start Document excerpt

# Heidelcast: Active Obedience, Westminster Assembly, and the FV (pt 1)



## R. Scott Clark (Mar 21, 2010)

Lane Keister joins the Heidelcast again this week to answer a series of questions from Nick about the imputation of the active active obedience of Christ, how the Westminster Assembly handled the question, and the denial of the IAO in the federal vision movement.

Heidelcast 21 March 2010: Christ’s Active Obedience, the Westminster Assembly, and the FV (Updated)


----------



## KMK (Mar 23, 2010)

Very interesting.

Rev.s Clark and Keister, I have another question.

Both the LBC and the Savoy use the words "active and passive" in chapter 11 whereas the WCF uses only "obedience". Can't this fact be used as an additional argument in favor of IAO? Both the Savoy and the LBC were penned for the purpose of demonstrating that these groups agreed with the overwhelming majority of the Westminster Standards. In addition, the Savoy and LBC used most of the same source documents. Is there any reason the Presbyterian cannot use the LBC and Savoy against the FV by presenting a more 'fully orbed' definition of the word 'obedience'? We Baptists often use the WCF to clarify our own confession, why can't that be done in reverse.

end Document excerpt
start Source excerpt

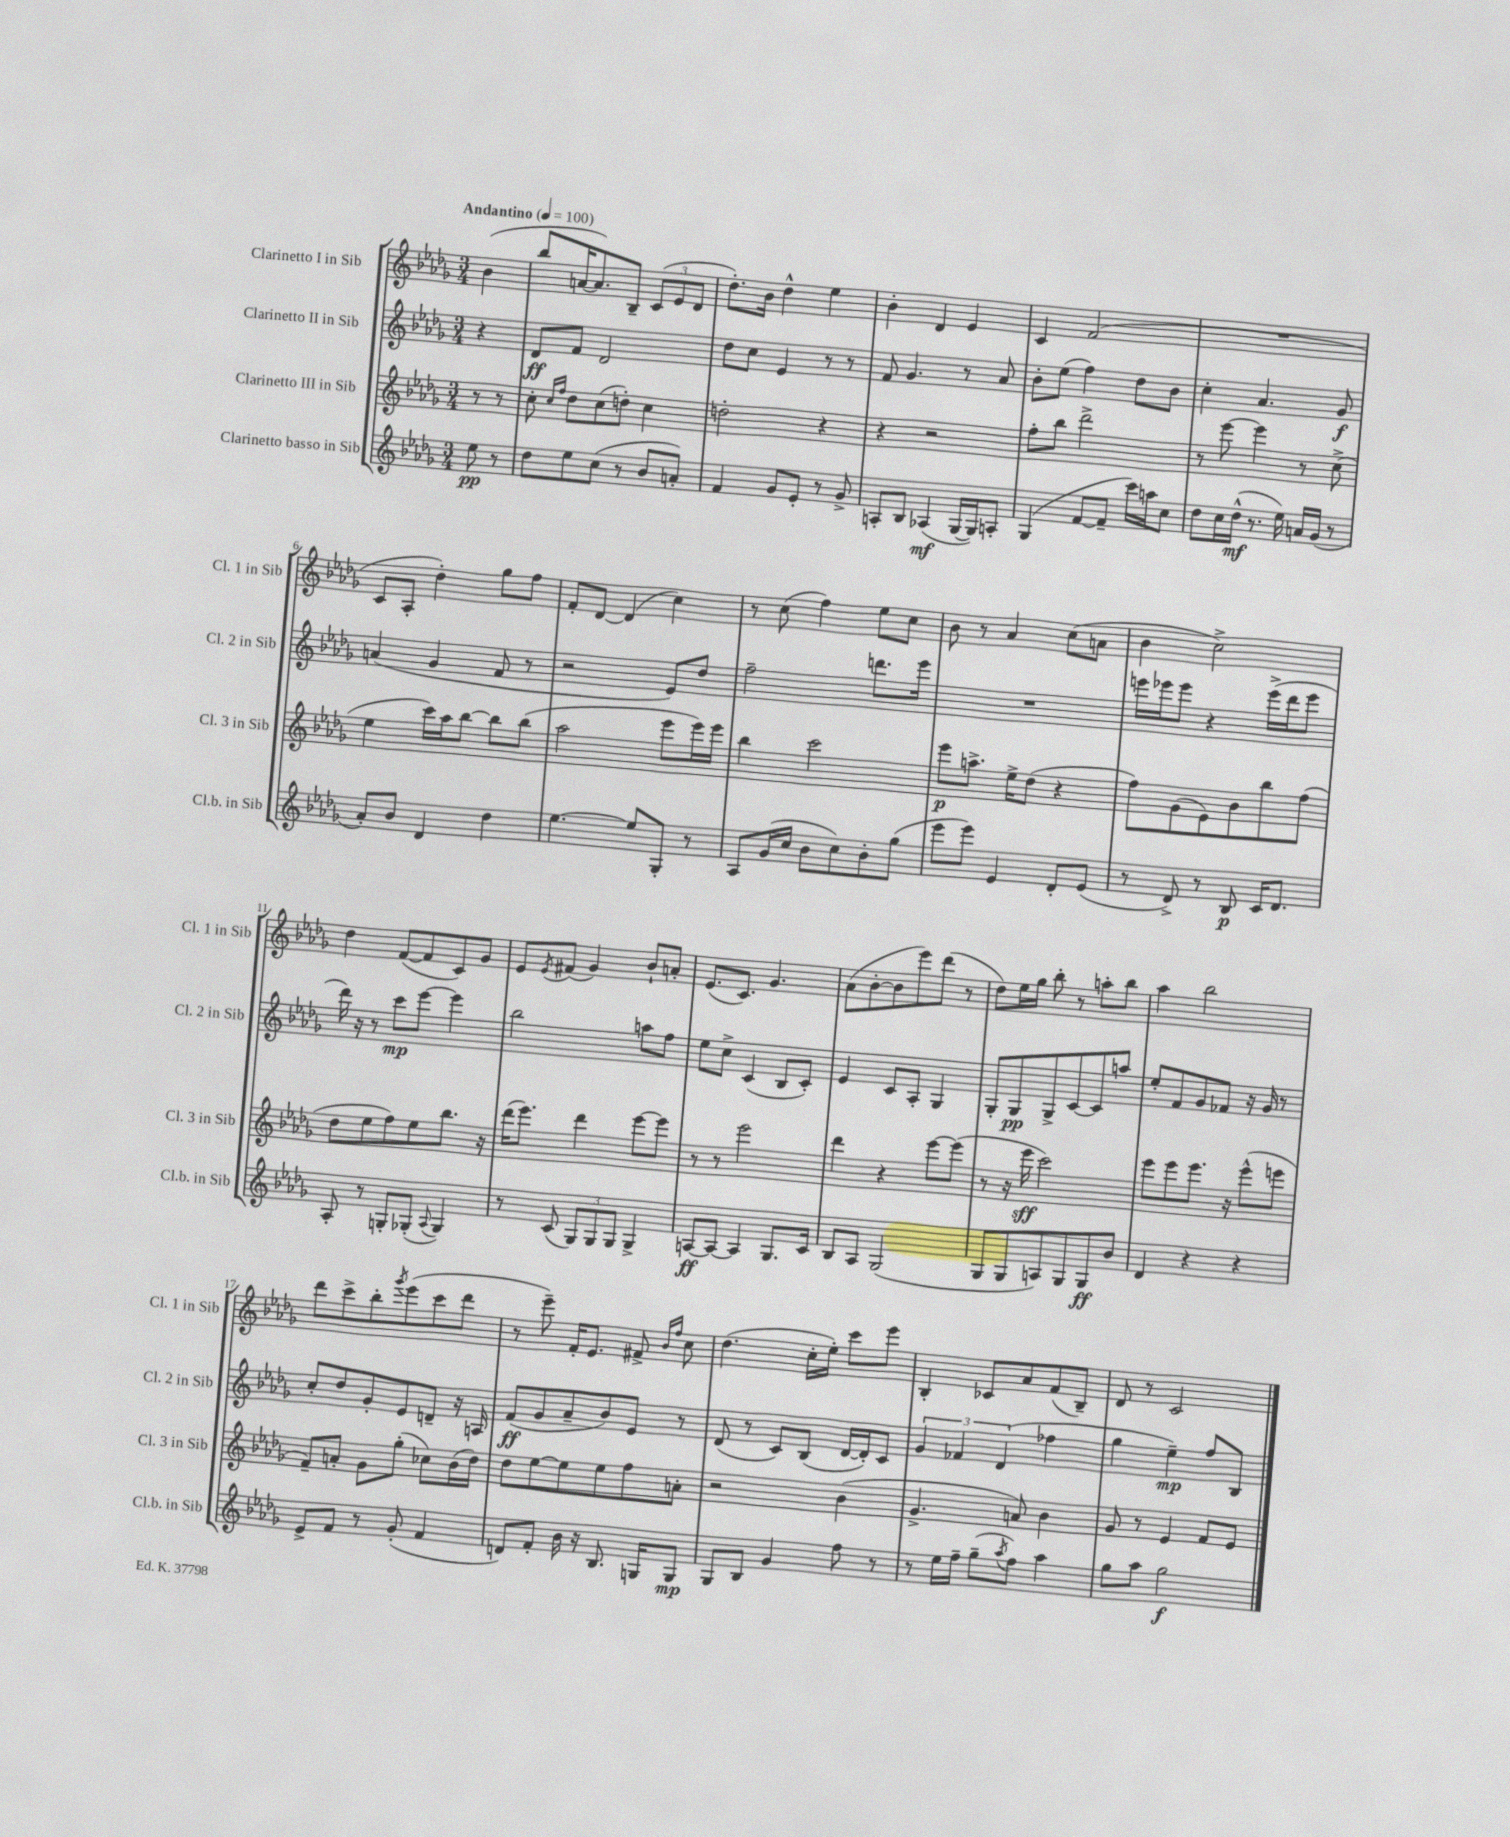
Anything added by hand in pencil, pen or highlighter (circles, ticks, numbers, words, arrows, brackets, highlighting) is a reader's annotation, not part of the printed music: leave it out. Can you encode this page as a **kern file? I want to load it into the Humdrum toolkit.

end Source excerpt

**Exercise task 1**. Repeat word for word the passage of the Heidelcast thread from "## R. Scott" to "federal vision movement.".
**Exercise task 2**. Write the next part of the Heidelcast thread, picking up after its last sentence.

**Output 1**.
## R. Scott Clark (Mar 21, 2010)

Lane Keister joins the Heidelcast again this week to answer a series of questions from Nick about the imputation of the active active obedience of Christ, how the Westminster Assembly handled the question, and the denial of the IAO in the federal vision movement.

**Output 2**.
Also, according to the FV, why did Jesus actively obey if not for the purpose of imputation? Was it simply so he could be our example?


----------



## tcalbrecht (Mar 23, 2010)

KMK said:


> Very interesting.
> 
> Rev.s Clark and Keister, I have another question.
> 
> ...



Interesting question.

Of course it could be argued the other way as well, that the same men, or at least the same generation of men, who penned Westminster Confession chapter 11, saw fit to modify the language in the newer confessions. This might indicate that the more ecumenical Westminster Assembly took a broader view of the issue, choosing to include men who could affirm both positions (IPO-only and IAO/IPO), while Savoy and the LBC took a more narrow view of things.


----------



## KMK (Mar 23, 2010)

tcalbrecht said:


> KMK said:
> 
> 
> > Very interesting.
> ...


 
Except for the fact that Rev Keister argues pretty conclusively on this broadcast that the WCF was not at all an ecumenical document of compromise (sic). (I forget the actual term he used.)


----------



## greenbaggins (Mar 23, 2010)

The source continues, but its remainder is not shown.